Name given to Canada's main constitutional document. The Constitution Act, 1867 is a British statute passed in 1867 for two purposes: to divide the United Province of Canada into two provinces - Quebec and Ontario - and to unite four of the British North American colonies into a federal system. The change in constitution was effected following a series of conferences, in Charlottetown, Quebec and London through which the several colonies made their desires and aspirations known. As such, it was the first time in their history that Canadians were given a predominant voice in constitution making. The Act originally contained 147 articles, many of which have either fallen into disuse or have been abrogated since.

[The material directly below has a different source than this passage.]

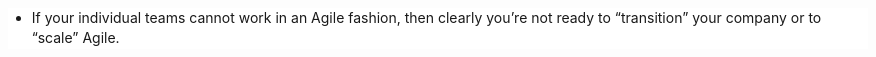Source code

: * If your individual teams cannot work in an Agile fashion, then clearly you’re not ready to “transition” your company or to “scale” Agile.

It is divided into eleven parts: I. Preliminary (art. 1-2); II. Union (art. 3-8); III. Executive power (art. 9-16); IV. Legislative power (art. 17-57); Provincial Constitution (art. 58-90); VI. Distribution of Legislative powers (art. 90-96); VII. Judicature (art. 96-101); VIII. Revenues, Debts, Assets, Taxation (art. 102-126); IX. Miscellaneous Provisions (art. 127-144); X. Intercolonial Railway (art. 145); XI. Admission of other colonies (art. 146-147). The name Constitutional Act is also given to a series of amendments to the original document. Such amendments are called Constitution Act followed by the relevant date for the amendment (ex. Constitution Act, 1871 etc.).